[Data excerpts]
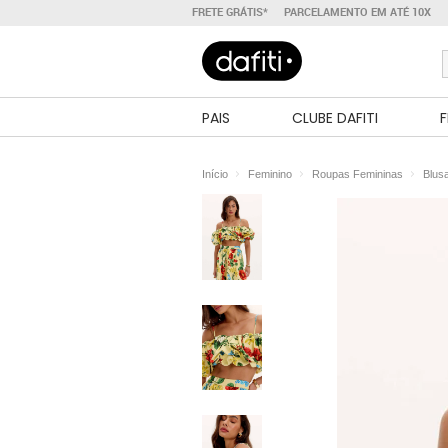
FRETE GRÁTIS*
PARCELAMENTO EM ATÉ 10X
PAIS
CLUBE DAFITI
F
Início
Feminino
Roupas Femininas
Blus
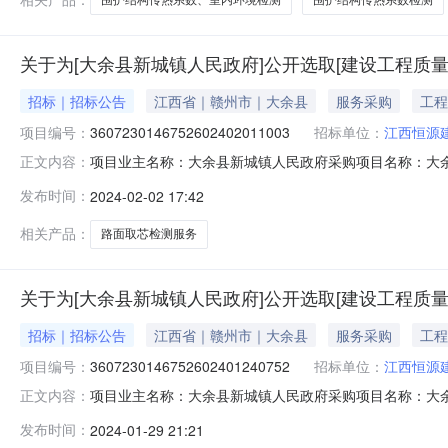
关于为[大余县新城镇人民政府]公开选取[建设工程质
招标｜招标公告
江西省｜赣州市｜大余县
服务采购
工程
项目编号：
3607230146752602402011003
招标单位：
江西恒源
项目业主名称：大余县新城镇人民政府采购项目名称：大余县新
正文内容：
009747采购项目编码：360723014675260240
发布时间：
2024-02-02 17:42
元。服务内容：大余县新城镇城背路西延伸段建设项目(路
相关产品：
路面取芯检测服务
关于为[大余县新城镇人民政府]公开选取[建设工程质
招标｜招标公告
江西省｜赣州市｜大余县
服务采购
工程
项目编号：
3607230146752602401240752
招标单位：
江西恒源
项目业主名称：大余县新城镇人民政府采购项目名称：大余县新
正文内容：
009747采购项目编码：360723014675260240
发布时间：
2024-01-29 21:21
审计算式计取服务内容：路面取芯检测洽谈时间：3（个工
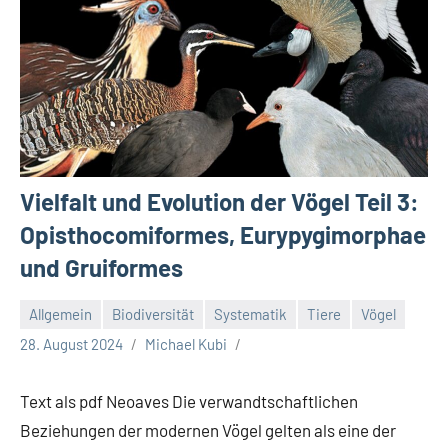
Vielfalt und Evolution der Vögel Teil 3:
Opisthocomiformes, Eurypygimorphae
und Gruiformes
Allgemein
Biodiversität
Systematik
Tiere
Vögel
28. August 2024
Michael Kubi
Text als pdf Neoaves Die verwandtschaftlichen
Beziehungen der modernen Vögel gelten als eine der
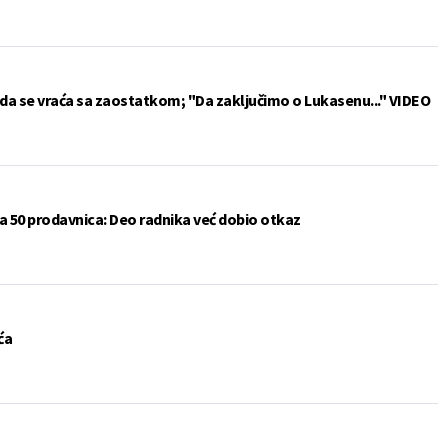
da se vraća sa zaostatkom; "Da zaključimo o Lukasenu..." VIDEO
a 50 prodavnica: Deo radnika već dobio otkaz
ća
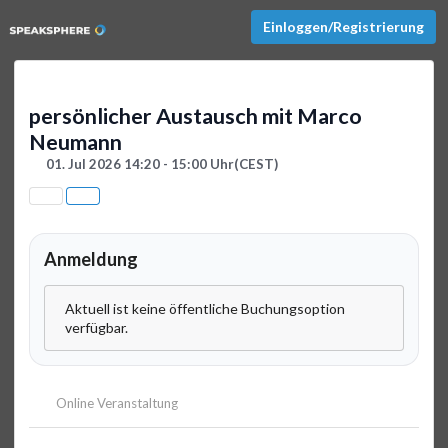
Einloggen/Registrierung
persönlicher Austausch mit Marco
Neumann
01. Jul 2026 14:20 - 15:00 Uhr
(CEST)
Anmeldung
Aktuell ist keine öffentliche Buchungsoption
verfügbar.
Online Veranstaltung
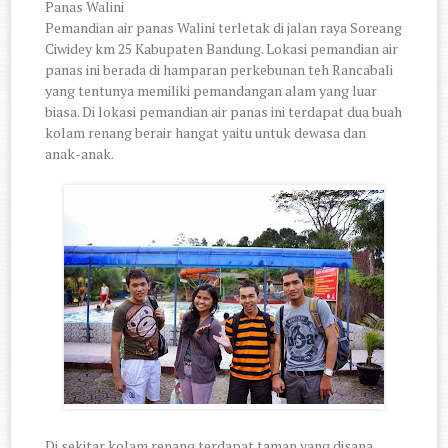
Panas Walini
Pemandian air panas Walini terletak di jalan raya Soreang
Ciwidey km 25 Kabupaten Bandung. Lokasi pemandian air
panas ini berada di hamparan perkebunan teh Rancabali
yang tentunya memiliki pemandangan alam yang luar
biasa. Di lokasi pemandian air panas ini terdapat dua buah
kolam renang berair hangat yaitu untuk dewasa dan
anak-anak.
Di sekitar kolam renang terdapat taman yang disana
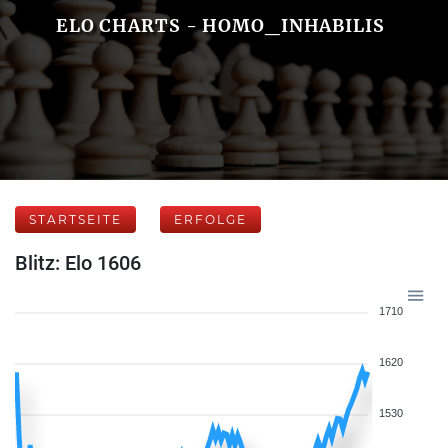
ELO CHARTS - HOMO_INHABILIS
STARTSEITE
ERFOLGE
Blitz: Elo 1606
1710
1620
1530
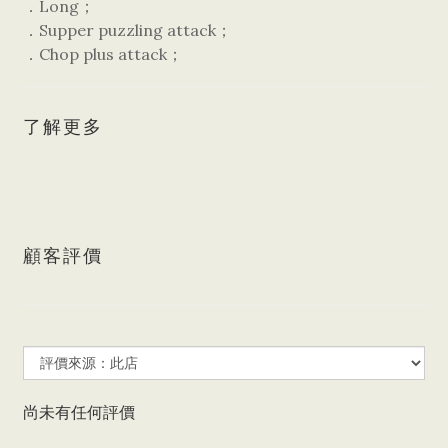
．Long；
．Supper puzzling attack；
．Chop plus attack；
了解更多
顧客評價
尚未有任何評價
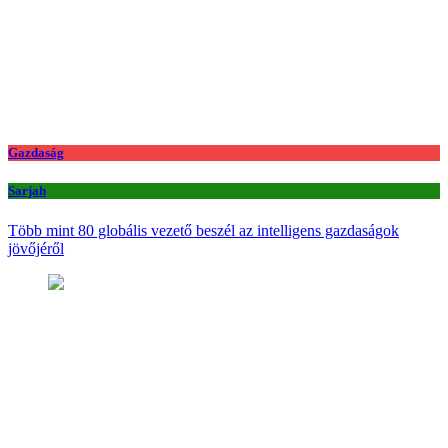
Gazdaság
Sarjah
Több mint 80 globális vezető beszél az intelligens gazdaságok
jövőjéről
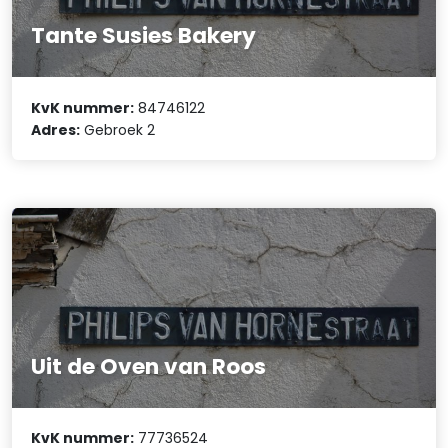
Tante Susies Bakery
KvK nummer:
84746122
Adres:
Gebroek 2
Uit de Oven van Roos
KvK nummer:
77736524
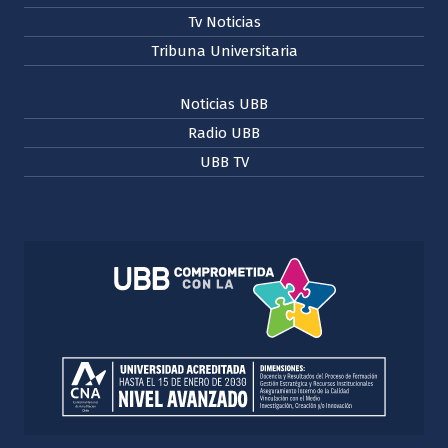
Tv Noticias
Tribuna Universitaria
Noticias UBB
Radio UBB
UBB TV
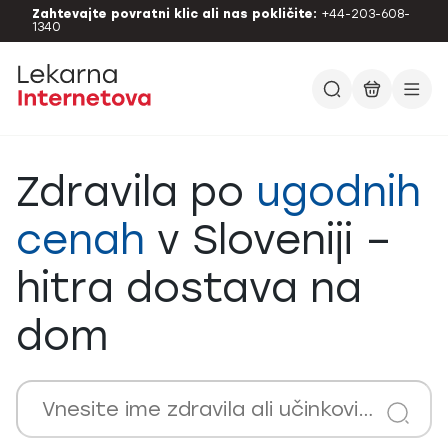
Zahtevajte povratni klic ali nas pokličite:
+44-203-608-
1340
Zdravila po
ugodnih
cenah
v Sloveniji –
hitra dostava na
dom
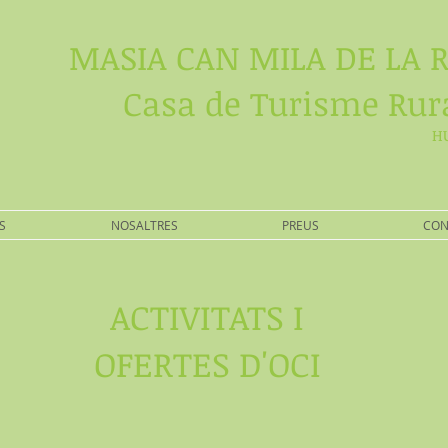
MASIA CAN MILA DE LA 
Casa de Turisme Rur
HU
S
NOSALTRES
PREUS
CON
ACTIVITATS I
OFERTES D'OCI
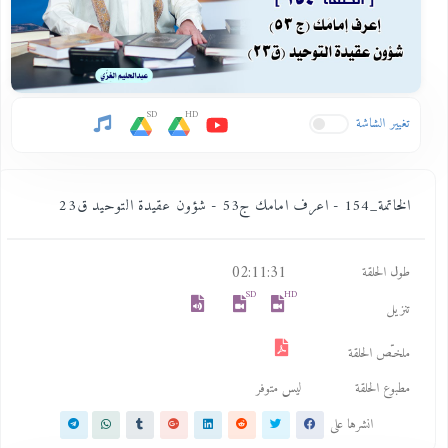
SD
HD
تغيير الشاشة
الخاتمة_154 - اعرف امامك ج53 - شؤون عقيدة التوحيد ق23
02:11:31
طول الحلقة
SD
HD
تنزيل
ملخـّص الحلقة
مطبوع الحلقة
ليس متوفر
انشرها على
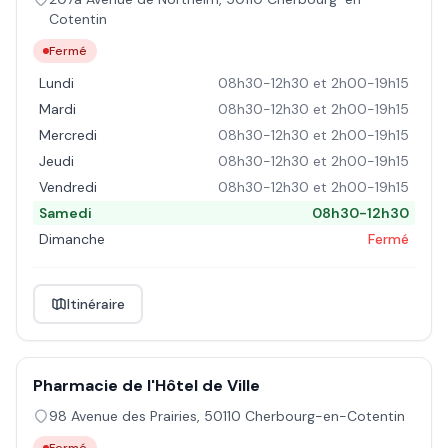
Cotentin
Fermé
Lundi
08h30-12h30 et 2h00-19h15
Mardi
08h30-12h30 et 2h00-19h15
Mercredi
08h30-12h30 et 2h00-19h15
Jeudi
08h30-12h30 et 2h00-19h15
Vendredi
08h30-12h30 et 2h00-19h15
Samedi
08h30-12h30
Dimanche
Fermé
Itinéraire
Pharmacie de l'Hôtel de Ville
98 Avenue des Prairies
,
50110
Cherbourg-en-Cotentin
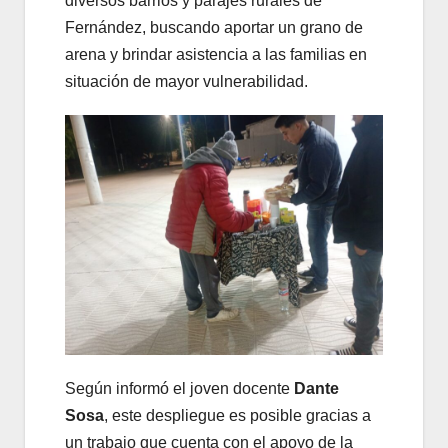
diversos barrios y parajes rurales de
Fernández, buscando aportar un grano de
arena y brindar asistencia a las familias en
situación de mayor vulnerabilidad.
Según informó el joven docente
Dante
Sosa
, este despliegue es posible gracias a
un trabajo que cuenta con el apoyo de la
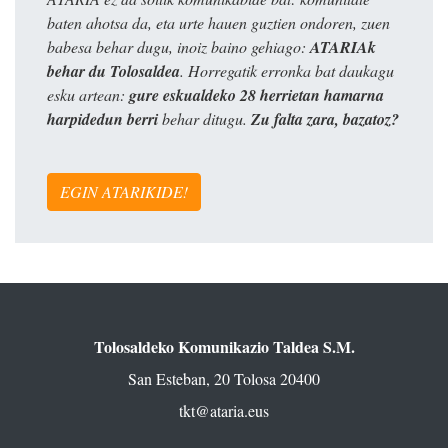
baten ahotsa da, eta urte hauen guztien ondoren, zuen
babesa behar dugu, inoiz baino gehiago:
ATARIAk
behar du Tolosaldea
. Horregatik erronka bat daukagu
esku artean:
gure eskualdeko 28 herrietan hamarna
harpidedun berri
behar ditugu.
Zu falta zara, bazatoz?
EGIN ATARIKIDE!
Tolosaldeko Komunikazio Taldea S.M.
San Esteban, 20 Tolosa 20400
tkt@ataria.eus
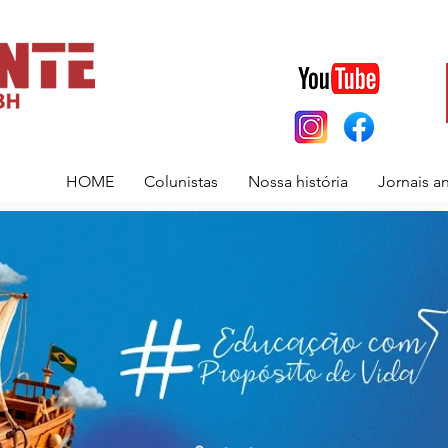
HOME
Colunistas
Nossa história
Jornais a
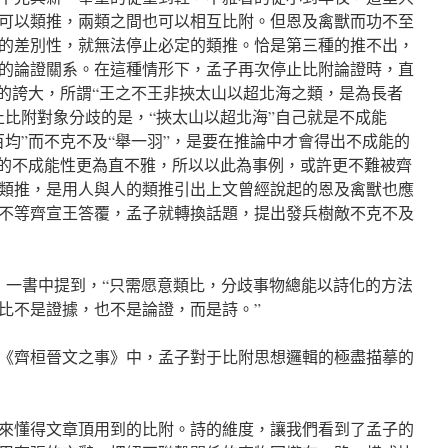
可以類推，兩類之間也可以相互比附。但恩及禽獸而功不至
的差別性，就無法停止必定的類推。恰是第三種的推不出，
的論證關系。在這種情形下，孟子再次停止比附論證時，直
類的誇大，所謂“王之不王非挾太山以超北海之類，是為長者
止比附對象分歧的是，“挾太山以超北海”自己就是不成能
百均”而不克不及“舉一羽”，是要在推論中才會得出不成能的
向的不成能性更為直不雅，所以以此為事例，或許更不難被齊
類推，是用人與人的類推引出上文曾經說起的恩及禽獸也應
不等齊宣王答覆，孟子就轉換話題，提出發兵樹敵不克不及
樵》一書中提到，“只需愿意類比，分歧事物總能以詩化的方法
比不是證據，也不是論證，而是詩。”
《齊桓晉文之事》中，孟子對于比附思想邏輯的極盡描摹的
來懂得文章頂用到的比附。詩的維度，讓我們看到了孟子的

**What you are asked to do**. Which lines in the data above contain the word "Vögel"? Copy every one of them.

**Solution to this exercise**.
Vielfalt und Evolution der Vögel Teil 3:
Vögel
Beziehungen der modernen Vögel gelten als eine der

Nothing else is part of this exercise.